### УСЛОВИЕ ЗАДАЧИ A:
Найдите в строках данных все строки, где встречается слово «kern», и выпишите их. Регистр букв имеет значение.
.....
Дочь Лебедева, Елена Сергеевна Максимович, жила на бывшей Кирочной улице (ныне Салтыкова-Щедрина) в том самом доме и в комнатах той самой квартиры, где прошли детство, юность и первые годы семейной жизни Екатерины Николаевны. Выстроенное в дворцовом стиле пятиэтажное здание отличалось от соседних построек великолепной лепниной, могучей аркой, наподобие триумфальной, некогда роскошными парадными, на площадки которых выходили матовые окна холлов огромных квартир. Дом был перенасыщен прошлым; я слегка проник в историю лишь одной квартиры, но каждая дверь, каждая ступень, каждое окно голосили немо: «Послушай, что я тебе расскажу!» От этого избытка памяти дом, казалось, готов был треснуть, и штукатурка кое-где в самом деле уже начала лопаться...

Елена Сергеевна долго вела меня просторными коридорами пространной квартиры, где кроме ее домочадцев жили еще несколько семей — невидных и неслышных в недрах дворянских апартаментов.

Под старинным резным торшером с шелковым колпаком я разложил фотографии Домерщикова и вкратце рассказал все, что мне удалось о нем узнать. Елена Сергеевна откликнулась на мой поиск всей душой. Она стала открывать какие-то шкафчики, извлекать из них коробочки, альбомы, бумаги. У меня запрыгало сердце...

— Когда умерла Екатерина Николаевна, — рассказывала по ходу дела Максимович, — мне позвонила женщина, которая ухаживала за ней в доме престарелых...

— Таисия Васильевна?

— Нет, Нина Михайловна... Она взяла на себя весь труд по уходу за Екатериной Николаевной, и именно ей было отписано все имущество Домерщиковых — мебель карельской березы, портреты, книги...

— У вас есть ее адрес?

— К сожалению, нет... Она мне позвонила и предложила взять что-нибудь на память о Екатерине Николаевне. Я приехала на Скороходова. Но там почти ничего не было. Мебель вывезли, а на полу валялось вот это...
.....
### УСЛОВИЕ ЗАДАЧИ B:
На какой улице, согласно отрывку, жила Елена Сергеевна Максимович?

### СТРОКИ ДАННЫХ:
.....
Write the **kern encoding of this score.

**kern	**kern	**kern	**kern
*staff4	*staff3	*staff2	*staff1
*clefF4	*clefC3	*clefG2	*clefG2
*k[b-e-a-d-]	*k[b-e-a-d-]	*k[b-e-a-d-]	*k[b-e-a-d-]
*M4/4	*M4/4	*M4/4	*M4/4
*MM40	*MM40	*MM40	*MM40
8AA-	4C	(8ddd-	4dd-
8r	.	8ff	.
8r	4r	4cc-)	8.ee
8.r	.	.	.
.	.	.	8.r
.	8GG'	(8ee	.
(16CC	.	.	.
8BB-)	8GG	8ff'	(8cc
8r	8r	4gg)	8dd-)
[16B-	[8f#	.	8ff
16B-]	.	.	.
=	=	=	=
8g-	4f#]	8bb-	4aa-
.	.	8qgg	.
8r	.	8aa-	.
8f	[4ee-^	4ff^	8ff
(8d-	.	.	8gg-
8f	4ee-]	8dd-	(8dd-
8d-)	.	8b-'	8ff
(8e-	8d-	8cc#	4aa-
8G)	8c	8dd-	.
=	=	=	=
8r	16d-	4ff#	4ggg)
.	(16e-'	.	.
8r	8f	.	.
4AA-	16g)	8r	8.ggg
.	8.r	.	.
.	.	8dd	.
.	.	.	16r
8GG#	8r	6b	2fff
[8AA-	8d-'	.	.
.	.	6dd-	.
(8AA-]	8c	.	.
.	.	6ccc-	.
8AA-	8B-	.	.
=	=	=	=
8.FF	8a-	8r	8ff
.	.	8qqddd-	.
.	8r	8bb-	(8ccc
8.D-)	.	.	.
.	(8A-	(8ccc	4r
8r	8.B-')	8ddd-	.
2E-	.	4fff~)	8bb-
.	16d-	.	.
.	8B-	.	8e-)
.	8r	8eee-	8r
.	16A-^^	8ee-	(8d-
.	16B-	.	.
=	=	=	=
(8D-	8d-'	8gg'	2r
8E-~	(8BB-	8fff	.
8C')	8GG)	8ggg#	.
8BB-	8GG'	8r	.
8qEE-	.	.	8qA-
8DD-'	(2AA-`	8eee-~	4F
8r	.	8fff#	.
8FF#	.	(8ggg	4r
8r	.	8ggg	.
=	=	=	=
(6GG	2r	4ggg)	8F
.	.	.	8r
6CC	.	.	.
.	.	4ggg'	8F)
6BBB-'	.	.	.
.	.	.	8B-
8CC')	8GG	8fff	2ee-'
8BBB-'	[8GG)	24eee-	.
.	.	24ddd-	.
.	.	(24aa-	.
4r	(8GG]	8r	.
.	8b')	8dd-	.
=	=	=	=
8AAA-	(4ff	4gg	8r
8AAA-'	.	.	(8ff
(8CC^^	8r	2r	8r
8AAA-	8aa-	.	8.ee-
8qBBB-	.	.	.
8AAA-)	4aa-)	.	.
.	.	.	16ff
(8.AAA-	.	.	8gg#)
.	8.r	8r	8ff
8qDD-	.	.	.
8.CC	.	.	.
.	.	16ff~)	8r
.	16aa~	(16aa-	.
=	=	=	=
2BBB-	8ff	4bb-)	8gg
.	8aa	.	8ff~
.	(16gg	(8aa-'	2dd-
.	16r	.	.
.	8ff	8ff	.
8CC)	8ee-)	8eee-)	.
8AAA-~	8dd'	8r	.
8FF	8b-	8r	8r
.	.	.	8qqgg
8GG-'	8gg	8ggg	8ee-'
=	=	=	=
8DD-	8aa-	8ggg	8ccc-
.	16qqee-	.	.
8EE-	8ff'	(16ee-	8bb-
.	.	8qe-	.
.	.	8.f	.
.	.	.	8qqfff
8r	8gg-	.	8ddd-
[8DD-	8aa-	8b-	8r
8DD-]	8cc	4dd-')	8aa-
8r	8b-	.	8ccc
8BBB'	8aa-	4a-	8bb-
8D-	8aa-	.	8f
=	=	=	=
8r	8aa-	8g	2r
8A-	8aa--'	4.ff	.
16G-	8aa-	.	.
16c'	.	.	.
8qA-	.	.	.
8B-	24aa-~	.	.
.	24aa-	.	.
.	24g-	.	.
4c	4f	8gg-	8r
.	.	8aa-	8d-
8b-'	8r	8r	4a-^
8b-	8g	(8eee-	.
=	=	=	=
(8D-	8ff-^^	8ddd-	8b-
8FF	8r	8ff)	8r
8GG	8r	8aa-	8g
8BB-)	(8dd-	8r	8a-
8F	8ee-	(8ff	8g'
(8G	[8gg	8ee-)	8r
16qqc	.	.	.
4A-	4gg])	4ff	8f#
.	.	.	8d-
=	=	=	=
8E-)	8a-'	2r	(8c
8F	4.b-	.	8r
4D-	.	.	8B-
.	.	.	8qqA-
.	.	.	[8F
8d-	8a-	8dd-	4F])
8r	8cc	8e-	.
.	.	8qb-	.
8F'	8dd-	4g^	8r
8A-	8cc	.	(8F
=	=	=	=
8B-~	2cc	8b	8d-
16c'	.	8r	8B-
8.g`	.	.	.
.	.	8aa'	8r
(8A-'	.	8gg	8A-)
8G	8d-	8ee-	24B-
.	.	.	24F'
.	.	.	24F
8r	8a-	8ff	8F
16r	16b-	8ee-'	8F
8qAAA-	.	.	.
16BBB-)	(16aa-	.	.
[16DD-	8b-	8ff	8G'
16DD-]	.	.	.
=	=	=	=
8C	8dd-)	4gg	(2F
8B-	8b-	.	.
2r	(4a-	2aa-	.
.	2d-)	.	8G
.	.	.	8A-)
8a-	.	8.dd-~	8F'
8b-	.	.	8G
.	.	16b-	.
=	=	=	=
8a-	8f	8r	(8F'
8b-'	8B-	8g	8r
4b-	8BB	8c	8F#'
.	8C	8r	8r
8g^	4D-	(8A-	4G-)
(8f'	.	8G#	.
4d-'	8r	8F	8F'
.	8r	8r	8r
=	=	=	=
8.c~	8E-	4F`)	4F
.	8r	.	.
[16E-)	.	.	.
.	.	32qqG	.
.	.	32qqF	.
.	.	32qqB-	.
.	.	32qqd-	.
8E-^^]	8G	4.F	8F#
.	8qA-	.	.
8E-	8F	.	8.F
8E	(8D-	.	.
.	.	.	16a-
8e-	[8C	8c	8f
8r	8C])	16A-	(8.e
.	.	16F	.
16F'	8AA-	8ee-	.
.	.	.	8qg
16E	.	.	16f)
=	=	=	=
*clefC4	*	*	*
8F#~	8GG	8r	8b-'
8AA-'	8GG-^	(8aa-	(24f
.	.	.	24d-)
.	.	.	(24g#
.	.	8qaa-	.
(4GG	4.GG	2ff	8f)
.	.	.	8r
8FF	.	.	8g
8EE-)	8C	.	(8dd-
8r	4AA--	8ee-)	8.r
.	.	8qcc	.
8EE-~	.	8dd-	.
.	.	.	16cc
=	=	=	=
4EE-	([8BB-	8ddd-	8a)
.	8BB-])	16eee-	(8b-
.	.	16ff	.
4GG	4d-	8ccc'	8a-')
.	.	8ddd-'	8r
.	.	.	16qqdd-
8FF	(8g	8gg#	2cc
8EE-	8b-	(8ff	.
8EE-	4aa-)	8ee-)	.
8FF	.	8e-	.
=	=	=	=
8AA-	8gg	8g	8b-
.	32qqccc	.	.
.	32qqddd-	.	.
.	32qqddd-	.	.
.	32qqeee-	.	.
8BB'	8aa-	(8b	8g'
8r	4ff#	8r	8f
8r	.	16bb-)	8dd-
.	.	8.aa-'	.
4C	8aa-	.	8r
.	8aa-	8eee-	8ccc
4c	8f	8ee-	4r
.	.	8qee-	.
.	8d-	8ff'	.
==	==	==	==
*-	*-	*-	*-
.....
### ОБРАЗЕЦ РЕШЕНИЯ A:
Write the **kern encoding of this score.
**kern	**kern	**kern	**kern

### ОБРАЗЕЦ РЕШЕНИЯ B:
На бывшей Кирочной улице (ныне Салтыкова-Щедрина).